The U.K.-based mobile application developer ROK Group last week announced the launch of ROK Viper, its new mobile-to-mobile VoIP service, calling it the world’s first “no strings attached” free mobile VoIP application. The free software uses Bluetooth to link your mobile phone to your computer, then transmits the call using your computer’s broadband connection.
“We all love our mobile phones and the freedom they bring to us, but we hate the high calling charges,” says company chairman Jonathan Kendrick. “So we set out to develop our really easy-to-use mobile VoIP solution, as we know there will be universal appeal for such a thing—particularly if we gave it away for free and it enabled callers to make free calls on their mobiles.”
Company spokesman Doug Dyer says Viper builds on ROK’s range of mobile video solutions, including ROK TV and ROK Player—all of which, he says, are far more established in the U.K. than in the U.S. “In the U.S., so far, ROK has been operating sort of under the radar,” he says. “It’s mostly been a U.K. play, and we’ve been doing a lot of things in China.”
ROK Viper, Dyer says, expands the “ROK ecosystem” to create a complete offering. “It broadens it to not only allow for data and video, but now we have a voice play as well,” he says. “It’s almost like we can walk into a place and offer a V-MVNO—a virtual MVNO—to somebody who doesn’t want to go out and buy the airtime.”
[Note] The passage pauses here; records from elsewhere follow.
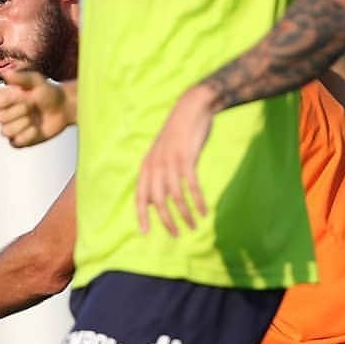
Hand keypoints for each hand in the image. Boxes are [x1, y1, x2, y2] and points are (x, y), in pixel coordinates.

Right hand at [0, 70, 74, 147]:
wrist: (62, 109)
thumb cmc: (47, 92)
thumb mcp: (36, 81)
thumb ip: (21, 78)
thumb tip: (6, 74)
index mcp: (2, 98)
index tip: (16, 95)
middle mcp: (4, 114)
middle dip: (17, 110)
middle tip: (31, 105)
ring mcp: (11, 128)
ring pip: (5, 131)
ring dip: (22, 123)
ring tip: (34, 117)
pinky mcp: (20, 141)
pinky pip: (15, 143)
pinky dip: (27, 136)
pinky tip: (36, 128)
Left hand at [135, 85, 213, 235]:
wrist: (191, 109)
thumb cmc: (178, 136)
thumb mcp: (161, 157)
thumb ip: (156, 178)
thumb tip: (153, 203)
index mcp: (147, 166)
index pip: (140, 197)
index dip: (142, 216)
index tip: (145, 233)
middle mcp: (155, 166)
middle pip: (158, 201)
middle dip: (167, 221)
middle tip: (176, 234)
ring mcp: (171, 162)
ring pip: (175, 197)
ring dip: (185, 215)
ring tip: (193, 226)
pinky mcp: (187, 159)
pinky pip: (192, 187)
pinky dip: (198, 201)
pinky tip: (204, 212)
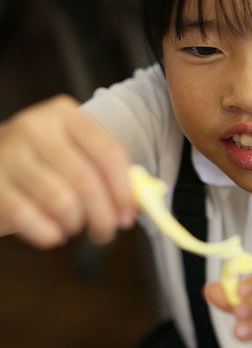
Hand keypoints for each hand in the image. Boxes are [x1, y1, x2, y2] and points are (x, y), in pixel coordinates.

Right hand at [0, 95, 134, 247]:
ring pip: (61, 201)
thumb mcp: (71, 153)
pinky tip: (52, 234)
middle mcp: (35, 126)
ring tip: (73, 227)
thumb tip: (142, 200)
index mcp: (63, 114)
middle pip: (87, 181)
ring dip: (75, 224)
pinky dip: (48, 234)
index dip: (124, 191)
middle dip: (103, 216)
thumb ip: (104, 171)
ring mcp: (9, 153)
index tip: (129, 215)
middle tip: (105, 233)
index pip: (109, 152)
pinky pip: (29, 217)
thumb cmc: (39, 163)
Viper currently works only with a few Bluetooth-enabled Nokia handsets, though Dyer says the company plans to add compatibility with more than 100 different handsets within the next three months, including Windows, Palm, and J2ME devices—and he says interoperability with other VoIP clients is planned within the next few months as well.
Key to the solution is the ability to view presence on your mobile phone—from your handset, you can tell who’s online and available to receive a call. For businesspeople, college students, and others who are accustomed to using their mobile phones anyway, Dyer says, being able to access that kind of information directly on the phone can be very attractive.
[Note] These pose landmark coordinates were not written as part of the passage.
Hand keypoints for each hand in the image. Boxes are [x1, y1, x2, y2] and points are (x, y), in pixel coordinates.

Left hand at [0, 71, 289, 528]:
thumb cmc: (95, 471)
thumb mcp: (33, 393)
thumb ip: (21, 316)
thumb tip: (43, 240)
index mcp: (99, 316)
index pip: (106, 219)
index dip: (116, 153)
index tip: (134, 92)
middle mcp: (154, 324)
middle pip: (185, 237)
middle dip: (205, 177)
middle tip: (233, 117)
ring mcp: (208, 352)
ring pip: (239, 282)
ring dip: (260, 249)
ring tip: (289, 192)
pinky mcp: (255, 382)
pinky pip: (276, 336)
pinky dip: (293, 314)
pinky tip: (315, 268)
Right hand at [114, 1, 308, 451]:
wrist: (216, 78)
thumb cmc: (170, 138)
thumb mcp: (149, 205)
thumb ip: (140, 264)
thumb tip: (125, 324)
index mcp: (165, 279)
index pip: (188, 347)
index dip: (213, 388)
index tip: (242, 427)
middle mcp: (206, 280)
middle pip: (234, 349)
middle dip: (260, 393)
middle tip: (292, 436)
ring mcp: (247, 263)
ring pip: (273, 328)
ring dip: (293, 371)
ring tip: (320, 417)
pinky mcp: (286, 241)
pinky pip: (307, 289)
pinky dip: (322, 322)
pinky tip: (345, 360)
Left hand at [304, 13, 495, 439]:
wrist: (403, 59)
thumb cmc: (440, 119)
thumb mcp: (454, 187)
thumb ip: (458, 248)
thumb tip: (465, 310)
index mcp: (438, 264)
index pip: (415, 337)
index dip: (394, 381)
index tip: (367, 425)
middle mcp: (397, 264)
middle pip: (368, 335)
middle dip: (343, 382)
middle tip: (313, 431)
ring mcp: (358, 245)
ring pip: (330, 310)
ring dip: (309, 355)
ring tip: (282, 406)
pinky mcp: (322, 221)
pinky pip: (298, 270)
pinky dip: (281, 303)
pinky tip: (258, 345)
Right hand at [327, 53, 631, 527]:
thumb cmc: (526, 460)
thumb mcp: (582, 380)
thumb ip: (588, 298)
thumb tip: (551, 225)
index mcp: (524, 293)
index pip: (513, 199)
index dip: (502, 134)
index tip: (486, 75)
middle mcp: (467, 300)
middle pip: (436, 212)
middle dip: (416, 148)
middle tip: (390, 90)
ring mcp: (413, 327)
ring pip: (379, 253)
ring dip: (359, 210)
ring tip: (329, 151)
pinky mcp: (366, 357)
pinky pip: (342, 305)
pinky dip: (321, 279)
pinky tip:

And while the solution is currently limited to Bluetooth, Dyer says Wi-Fi support is also coming soon—as well as the ability to use the mobile phone’s native data plan. In fact, Dyer says the current release is really, more than anything, a test by the company to see what kind of response Viper gets in the marketplace. “We’re really looking at the next iterations of this thing to make it a lot more interesting,” he says.
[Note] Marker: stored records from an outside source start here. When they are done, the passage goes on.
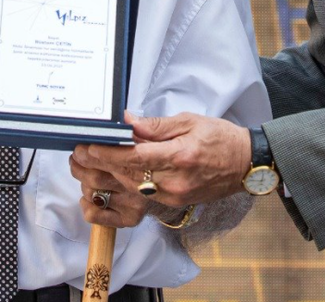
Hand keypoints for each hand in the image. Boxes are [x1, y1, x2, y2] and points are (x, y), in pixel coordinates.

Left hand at [74, 112, 251, 207]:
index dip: (107, 153)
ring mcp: (174, 196)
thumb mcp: (190, 121)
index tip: (87, 146)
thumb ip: (156, 126)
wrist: (246, 164)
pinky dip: (123, 187)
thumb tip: (127, 122)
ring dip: (107, 177)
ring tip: (87, 164)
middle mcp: (175, 182)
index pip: (134, 157)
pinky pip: (142, 197)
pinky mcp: (174, 203)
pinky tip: (109, 179)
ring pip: (131, 189)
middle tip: (78, 154)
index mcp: (180, 156)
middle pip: (127, 176)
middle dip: (99, 165)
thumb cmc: (221, 138)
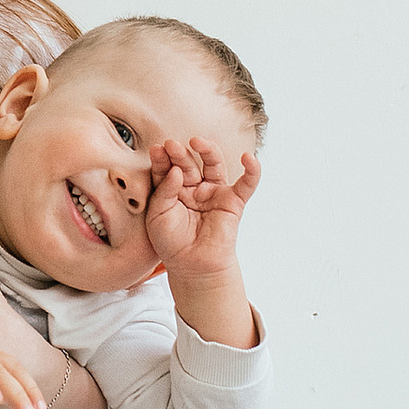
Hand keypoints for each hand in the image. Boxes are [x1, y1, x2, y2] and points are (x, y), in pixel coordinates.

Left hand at [144, 136, 261, 338]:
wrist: (191, 266)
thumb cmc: (170, 241)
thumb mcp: (157, 215)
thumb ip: (164, 191)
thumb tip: (176, 170)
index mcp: (172, 188)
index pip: (167, 168)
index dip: (162, 159)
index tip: (156, 150)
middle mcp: (193, 187)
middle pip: (188, 163)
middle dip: (179, 154)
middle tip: (171, 145)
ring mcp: (213, 192)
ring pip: (213, 165)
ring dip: (207, 151)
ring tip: (196, 142)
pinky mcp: (233, 202)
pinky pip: (246, 184)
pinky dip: (252, 171)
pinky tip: (249, 158)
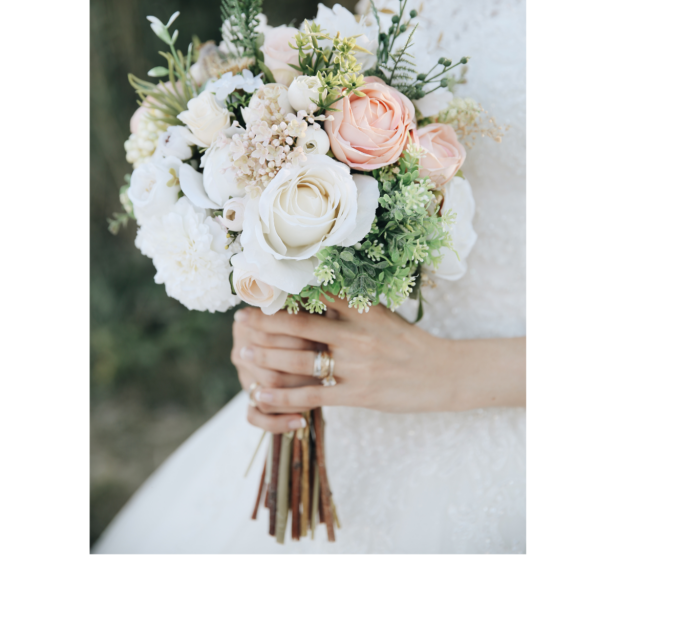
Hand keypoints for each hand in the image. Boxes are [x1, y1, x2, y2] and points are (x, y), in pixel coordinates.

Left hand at [232, 298, 464, 432]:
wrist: (446, 373)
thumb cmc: (409, 344)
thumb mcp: (382, 316)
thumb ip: (350, 306)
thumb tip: (314, 292)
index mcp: (362, 310)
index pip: (315, 296)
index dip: (283, 294)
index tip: (257, 290)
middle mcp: (357, 334)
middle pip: (300, 326)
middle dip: (265, 323)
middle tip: (239, 321)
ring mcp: (358, 365)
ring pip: (301, 359)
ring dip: (267, 355)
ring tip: (242, 352)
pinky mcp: (360, 393)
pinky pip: (313, 394)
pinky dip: (283, 395)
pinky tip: (261, 394)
The promise of running Viper over your mobile data plan, Dyer says, has actually been received well by operators. “It’s one of those things that MNOs [mobile network operators] are going to have to embrace, or they’re going to fall behind,” he says. “I think it’s something that will ultimately become part of their offering; it’s all part of the whole shift toward making data revenues the core of their business, rather than voice minutes.”
With so many changes to the solution planned over the new few months, Dyer says the real push for the release of Viper in the U.S. won’t come until the first quarter of next year.